Trans enough?

          Being transgender isn’t easy. There is a lot of emotional strain that comes with the process of self-acceptance and being publicly out. However, it is even more difficult when you look at the way that health care is handled for transgender individuals in the United States. Between finding accepting health care providers and trying to get approval from insurance to cover procedures that would otherwise cost thousands of dollars, there is a lot of red tape for transgender people to try and cut through to be able to live their lives happily and healthily.

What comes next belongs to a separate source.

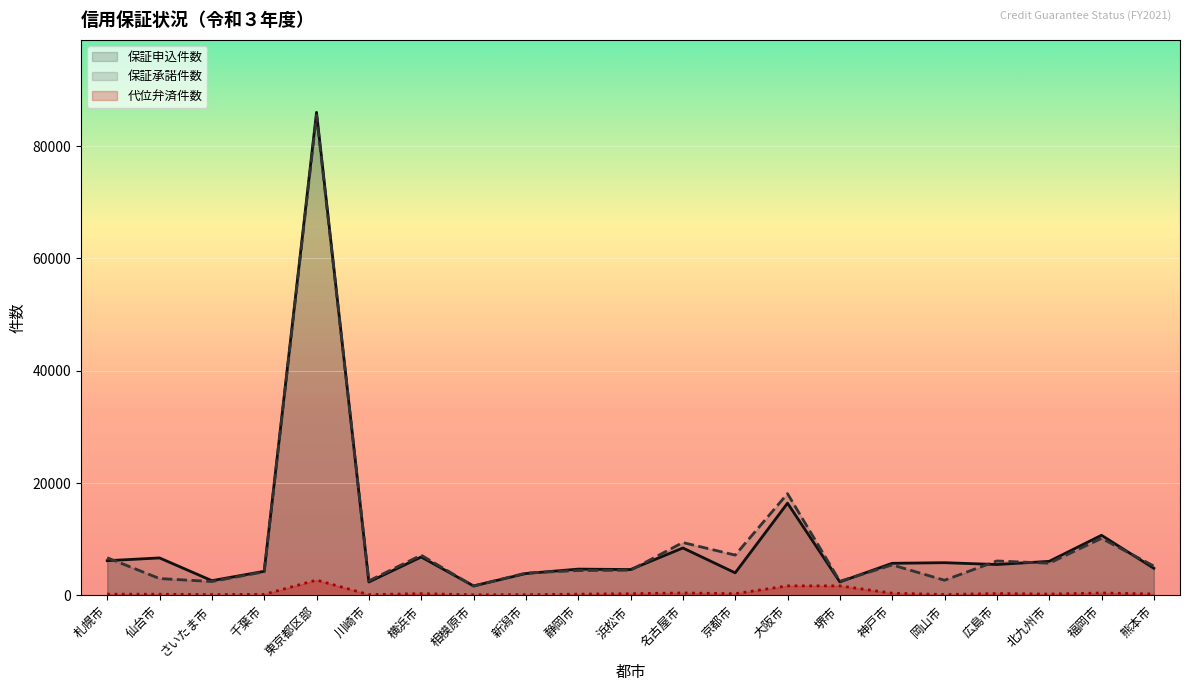

What is the spread (max minus min) of values at 相模原市?

1589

            Of course, every policy is different. There are some states with insurance policies that cover things such as Hormone Replacement Therapy and procedures such as mastectomy and vaginoplasty or phalloplasty without too much hassle on the part of the individual seeking out these procedures. In most cases, HRT approval is prefaced by seeing a gender therapist for a certain amount of time and getting them to write a letter to the insurance saying that the individual being allowed HRT would help significantly decrease the body dysphoria that they feel. However, being approved for surgeries often involves being on HRT for anywhere from six months to two years, as well as seeing a gender therapist.

            For example, through Anthem Blue Cross Blue Shield of New Hampshire, if you are a female to male transgender person, there are a handful of things that need to occur before the insurance will cover a mastectomy.  Firstly you must be diagnosed with gender dysphoria, which involves explaining in detail to a therapist why exactly it is that you know that you are a different gender than you were assigned at birth. You also have to have had the transgender identity for at least two years, and prove that the dysphoria felt isn’t related to any other type of mental illness. You also have to prove that the dysphoria causes clinically significant distress. After that process, the individual would also have to be on HRT for at least one year, and get two referrals from mental health professionals, at least one of which has to have a doctorate or masters in clinical behavioral science, and they also state that in order to be approved for the surgery you must have two XX chromosomes.

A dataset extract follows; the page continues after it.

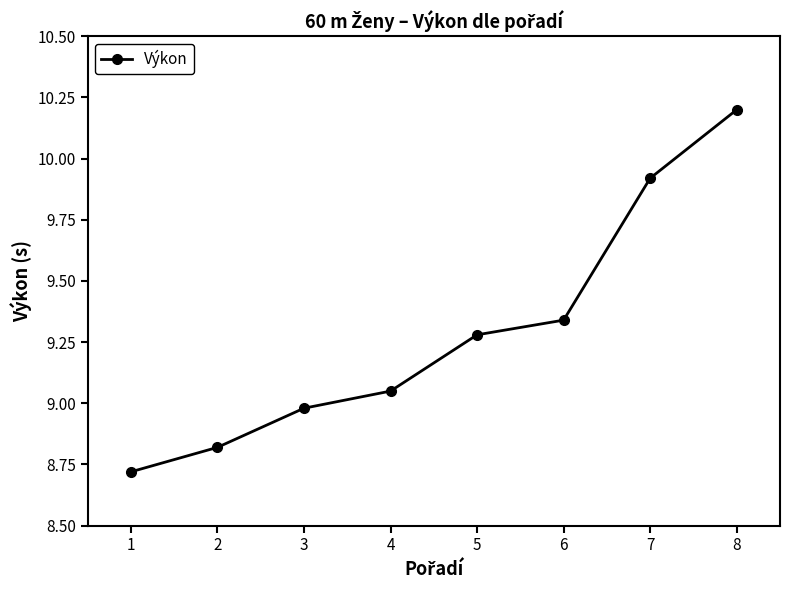

What is the difference between the values at 6 and 5?

0.1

These steps are basically the insurance determining if someone is “trans enough” to qualify for surgery. The fact that they have realized that their assigned sex and the gender that they are isn’t enough – as if it’s something that happens all the time and there are people who are pretending to be transgender in order to get gender corrective surgeries. (Spoiler alert – that doesn’t happen). Keep in mind that this is just the policy of one insurance company in New Hampshire, which is thought to be one of the more liberal and accepting states in the country. It can be even harder to acquire for people in other states with more conservative views.

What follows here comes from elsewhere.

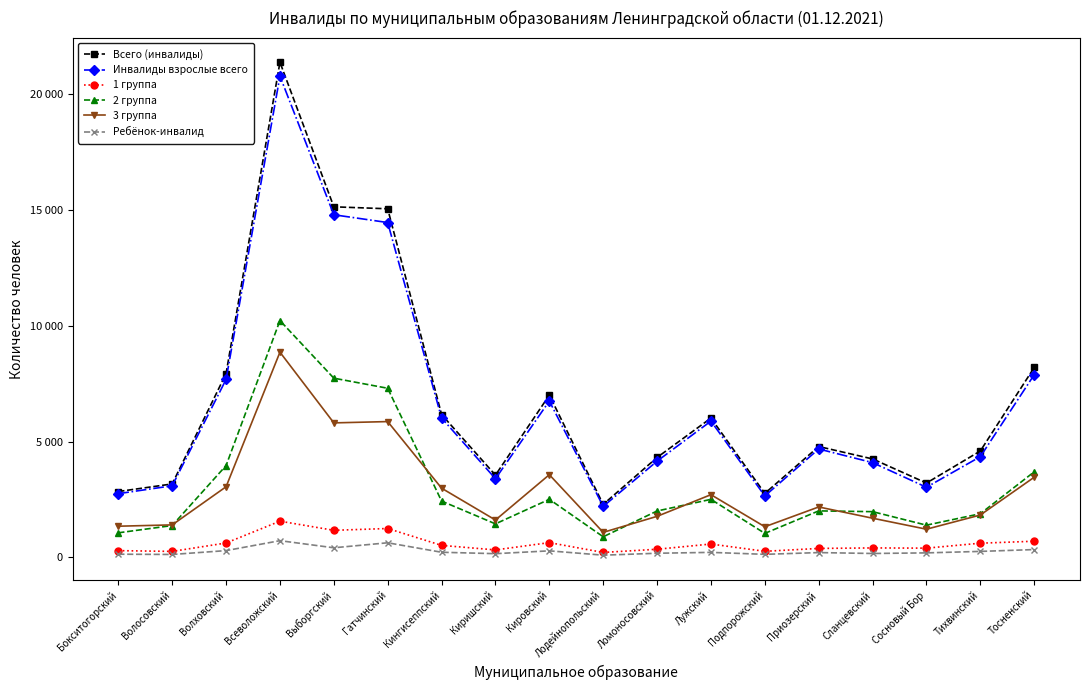

What are all the series names shown in the legend?

Всего (инвалиды), Инвалиды взрослые всего, 1 группа, 2 группа, 3 группа, Ребёнок-инвалид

People say that there is not fight left in the LGBT community now that homosexual marriage has been legalized. This isn’t true. Note that there is a ‘T’ in the acronym – which stands for Transgender. Transgender rights have become more and more public this year, with regards to North Carolina’s HB-2 bathroom law. Rights for transgender individuals involve more than just being allowed to use the restroom which they identify with, it also involves being able to have reasonable and accessible health care options in order to have a successful and healthy transition.